Ja, im Grunde ist die Klage immer gleich. Doch standen wir damals vor einer anderen Situation. Als wir 1982 hier in Haan begannen, haben wir noch Alleebäume per Hand ausgemacht, enorm zeitaufwendig und für die Mitarbeiter Knochenarbeit. Heute können Maschinen die gleiche Arbeit in kurzer Zeit und schonender für die Mitarbeiter erledigen. Durch Mechanisierung und Rationalisierung ist in den Baumschulen doch seit diesen Tagen viel passiert, dadurch konnten auch die Preise günstiger gemacht werden.

Warum haben sich durch Insolvenzen oder Betriebsaufgaben auch größerer Baumschulen der Markt und die Flächen noch nicht bereinigt?

So viele waren es dann auch nicht. Tatsächlich sind dann doch nicht große Produktionsflächen aus dem Markt ausgestiegen. Und um den Markt nachhaltig zu bereinigen, ist die Flächenreduktion nicht ausreichend. Erst wenn Produkte am Markt fehlen, dann kann es ein wenig besser gehen. Aber ich glaube nicht, dass dies in diesem Jahr schon passiert.

Bei der momentanen wirtschaftlichen Lage der Baumschulen – braucht der BdB da nicht eine Neuordnung nach dem Schritt des Umzugs nach Berlin?

Ohne Frage. Wir sind nicht nach Berlin gezogen, damit alles so bleibt, wie es ist. Sondern wir stellen uns neu auf, und unsere Kernprobleme können wir dort politisch direkt anbringen. Daran wollen wir stetig weiterarbeiten. Denn wir sehen weiteren Handlungsbedarf, auch um die Landesverbände zu unterstützen, die sich ja ebenfalls weiterentwickeln.

Welche Möglichkeiten sehen Sie da konkret?

Beispielsweise die Rechtsberatung, Beratung zur Betriebsübergabe, Wirtschaftsberatung, Nachbehandlung, da kann der BdB helfen. Und da können sich darüber hinaus Sparpotenziale auftun, um rationeller zu arbeiten, um nicht die Beiträge erhöhen zu müssen. Vielleicht können wir das eine oder andere Geschäftsfeld aufnehmen, da möchte der BdB mehr für seine Mitglieder tun. Eine wirtschaftliche Betätigung, wie eine Versicherung für Arbeitsrecht anbieten.

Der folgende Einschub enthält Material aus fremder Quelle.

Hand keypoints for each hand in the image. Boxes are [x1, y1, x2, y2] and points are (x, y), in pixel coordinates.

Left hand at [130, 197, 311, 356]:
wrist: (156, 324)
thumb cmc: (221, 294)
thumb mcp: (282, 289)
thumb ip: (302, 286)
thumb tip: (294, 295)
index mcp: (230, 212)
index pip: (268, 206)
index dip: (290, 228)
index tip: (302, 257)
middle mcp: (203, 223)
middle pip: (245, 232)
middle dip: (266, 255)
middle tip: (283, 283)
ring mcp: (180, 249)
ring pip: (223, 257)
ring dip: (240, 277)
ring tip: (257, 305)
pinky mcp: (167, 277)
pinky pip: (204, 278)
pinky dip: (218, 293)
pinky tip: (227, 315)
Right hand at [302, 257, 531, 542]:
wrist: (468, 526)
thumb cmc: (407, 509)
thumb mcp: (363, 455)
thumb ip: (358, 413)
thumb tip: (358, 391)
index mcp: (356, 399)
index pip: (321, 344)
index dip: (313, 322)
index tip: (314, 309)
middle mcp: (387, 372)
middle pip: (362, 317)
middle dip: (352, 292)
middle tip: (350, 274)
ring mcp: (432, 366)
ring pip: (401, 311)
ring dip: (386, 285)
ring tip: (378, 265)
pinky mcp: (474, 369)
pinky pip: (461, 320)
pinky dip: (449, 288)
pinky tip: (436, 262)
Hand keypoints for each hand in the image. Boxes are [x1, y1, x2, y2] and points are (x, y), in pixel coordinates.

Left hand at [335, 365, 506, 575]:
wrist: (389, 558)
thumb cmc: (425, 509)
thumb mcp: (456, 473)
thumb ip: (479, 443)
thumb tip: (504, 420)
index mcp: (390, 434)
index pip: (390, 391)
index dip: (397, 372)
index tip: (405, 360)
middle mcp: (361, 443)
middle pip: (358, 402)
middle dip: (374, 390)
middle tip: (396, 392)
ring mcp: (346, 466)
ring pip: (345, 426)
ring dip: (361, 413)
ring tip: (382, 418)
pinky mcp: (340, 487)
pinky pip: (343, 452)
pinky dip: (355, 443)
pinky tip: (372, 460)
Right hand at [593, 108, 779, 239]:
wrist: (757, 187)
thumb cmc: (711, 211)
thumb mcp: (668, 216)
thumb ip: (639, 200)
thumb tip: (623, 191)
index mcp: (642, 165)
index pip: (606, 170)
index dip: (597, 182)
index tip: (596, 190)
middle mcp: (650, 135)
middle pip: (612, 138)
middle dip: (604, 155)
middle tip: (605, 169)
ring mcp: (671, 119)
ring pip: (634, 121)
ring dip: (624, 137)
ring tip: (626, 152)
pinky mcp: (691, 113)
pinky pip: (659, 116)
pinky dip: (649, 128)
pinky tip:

Das komplette Interview mit BdB-Präsident Helmut Selders lesen Sie in der TASPO 51/2016, die am 23. Dezember erschienen ist.

 

Leserkommentare


  1. Es ist und bleibt ein schwieriger Spagat: ökonomisch angetrieben beliefert die Baumschulwirtschaft jeden Kunden für alle Standortsituationen, andererseits können immer weniger Kunden die Gehölze effizient zum Anwuchs bringen. Hieraus resultierende Reklamationen werden nahezu ausschließlich vom Lieferbetrieb erfüllt, jedoch nicht vom Verursacher! Hierdurch sinkt die Wertschätzung des Lebewesens "Baumschulgehölz" noch weiter. Ich bin mir sicher, dass die Zeit für ein verstärktes Dienstleistungsangebot seitens der Betriebe zur Sicherung des Anwuchses genauso überfällig ist wie auch mitunter eine medienwirksame Verweigerung der Pflanzenauslieferung. Die fachlichen Abhängigkeiten müssen merklich in den Vordergrund treten!